If the hypothesis here advanced be correct, it is apparent that the Cherokees entered the immediate valley of the Mississippi from the northwest, striking it in the region of Iowa. This supposition is strengthened not only by the similarity in the forms of the pipes found in the two sections, but also in the structure and contents of many of the mounds found along the Mississippi in the region of western Illinois. So striking is this that it has been remarked by explorers whose opinions could not have been biased by this theory.
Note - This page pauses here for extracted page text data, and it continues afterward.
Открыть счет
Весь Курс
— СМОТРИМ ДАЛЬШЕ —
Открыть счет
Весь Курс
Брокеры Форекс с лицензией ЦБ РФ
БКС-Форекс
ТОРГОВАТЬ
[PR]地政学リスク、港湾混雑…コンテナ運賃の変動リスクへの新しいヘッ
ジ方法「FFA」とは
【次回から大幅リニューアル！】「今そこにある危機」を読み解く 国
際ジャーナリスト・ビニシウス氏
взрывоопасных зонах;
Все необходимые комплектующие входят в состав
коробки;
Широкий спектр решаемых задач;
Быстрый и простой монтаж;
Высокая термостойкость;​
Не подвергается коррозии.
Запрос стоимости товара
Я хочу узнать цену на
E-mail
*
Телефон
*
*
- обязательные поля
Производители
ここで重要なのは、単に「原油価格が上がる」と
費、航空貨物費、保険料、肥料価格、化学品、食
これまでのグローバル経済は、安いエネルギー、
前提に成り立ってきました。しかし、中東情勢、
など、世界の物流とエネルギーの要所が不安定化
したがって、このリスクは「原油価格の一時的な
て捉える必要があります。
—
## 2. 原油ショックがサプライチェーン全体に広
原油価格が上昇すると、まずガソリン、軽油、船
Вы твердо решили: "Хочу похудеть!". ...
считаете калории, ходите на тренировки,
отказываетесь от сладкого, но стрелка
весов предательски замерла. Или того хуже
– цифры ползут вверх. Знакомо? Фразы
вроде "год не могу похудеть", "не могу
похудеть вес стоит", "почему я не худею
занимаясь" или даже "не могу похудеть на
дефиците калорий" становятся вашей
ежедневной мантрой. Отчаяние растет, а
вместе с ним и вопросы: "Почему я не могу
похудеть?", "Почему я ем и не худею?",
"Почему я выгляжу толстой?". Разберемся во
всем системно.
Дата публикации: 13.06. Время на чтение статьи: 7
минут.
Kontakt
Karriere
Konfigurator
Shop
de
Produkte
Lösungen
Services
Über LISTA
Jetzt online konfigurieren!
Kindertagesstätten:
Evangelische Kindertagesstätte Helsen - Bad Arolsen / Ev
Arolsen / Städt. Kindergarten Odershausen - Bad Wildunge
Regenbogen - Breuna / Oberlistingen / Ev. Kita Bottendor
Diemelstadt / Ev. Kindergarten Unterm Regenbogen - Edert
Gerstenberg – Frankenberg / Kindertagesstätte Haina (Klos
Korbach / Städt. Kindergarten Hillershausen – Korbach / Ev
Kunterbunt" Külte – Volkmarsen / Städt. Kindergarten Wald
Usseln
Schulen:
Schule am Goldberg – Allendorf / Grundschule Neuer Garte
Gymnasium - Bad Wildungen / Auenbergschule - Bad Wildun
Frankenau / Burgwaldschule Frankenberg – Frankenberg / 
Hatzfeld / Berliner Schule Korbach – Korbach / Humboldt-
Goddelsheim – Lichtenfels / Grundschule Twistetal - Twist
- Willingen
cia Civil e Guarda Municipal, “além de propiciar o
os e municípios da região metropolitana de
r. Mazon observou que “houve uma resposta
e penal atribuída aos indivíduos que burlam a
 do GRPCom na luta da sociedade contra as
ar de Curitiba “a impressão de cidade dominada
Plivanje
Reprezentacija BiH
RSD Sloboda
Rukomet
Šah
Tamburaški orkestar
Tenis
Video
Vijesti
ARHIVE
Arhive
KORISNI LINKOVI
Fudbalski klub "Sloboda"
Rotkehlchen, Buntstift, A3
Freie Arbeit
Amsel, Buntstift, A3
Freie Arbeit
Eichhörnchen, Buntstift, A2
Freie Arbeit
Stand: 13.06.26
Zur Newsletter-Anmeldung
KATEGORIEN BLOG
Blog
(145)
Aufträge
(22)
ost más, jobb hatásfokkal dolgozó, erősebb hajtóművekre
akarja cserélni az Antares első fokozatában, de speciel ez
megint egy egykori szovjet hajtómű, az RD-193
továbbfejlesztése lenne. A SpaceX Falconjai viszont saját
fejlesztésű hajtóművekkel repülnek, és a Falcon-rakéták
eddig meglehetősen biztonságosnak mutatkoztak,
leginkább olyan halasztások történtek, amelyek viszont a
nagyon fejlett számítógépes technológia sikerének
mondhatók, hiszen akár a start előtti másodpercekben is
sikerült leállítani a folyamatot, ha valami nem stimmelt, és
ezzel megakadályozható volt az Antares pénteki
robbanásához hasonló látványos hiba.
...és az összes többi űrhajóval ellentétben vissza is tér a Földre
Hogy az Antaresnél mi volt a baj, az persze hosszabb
Mr. William McAdams, in an address to the American Association for the Advancement of Science, remarks: "Mounds, such as are here described, in the American Bottom and low-lands of Illinois are seldom, if ever, found on the bluffs. On the rich bottom lands of the Illinois River, within 50 miles of its mouth, I have seen great numbers of them and examined several. The people who built them are probably connected with the Ohio mound-builders, although in this vicinity they seem not to have made many earthen embankments, or walls inclosing areas of land, as is common in Ohio. Their manner of burial was similar to the Ohio mound- builders, however, and in this particular they had customs similar to the mound-builders of Europe." [Footnote: Proc. Am. Assoc. Adv. Sci., 29th (Boston) meeting, 1880 (1881), p. 715.] One which he opened in Calhoun County, presented the regular form of the Ohio "altar."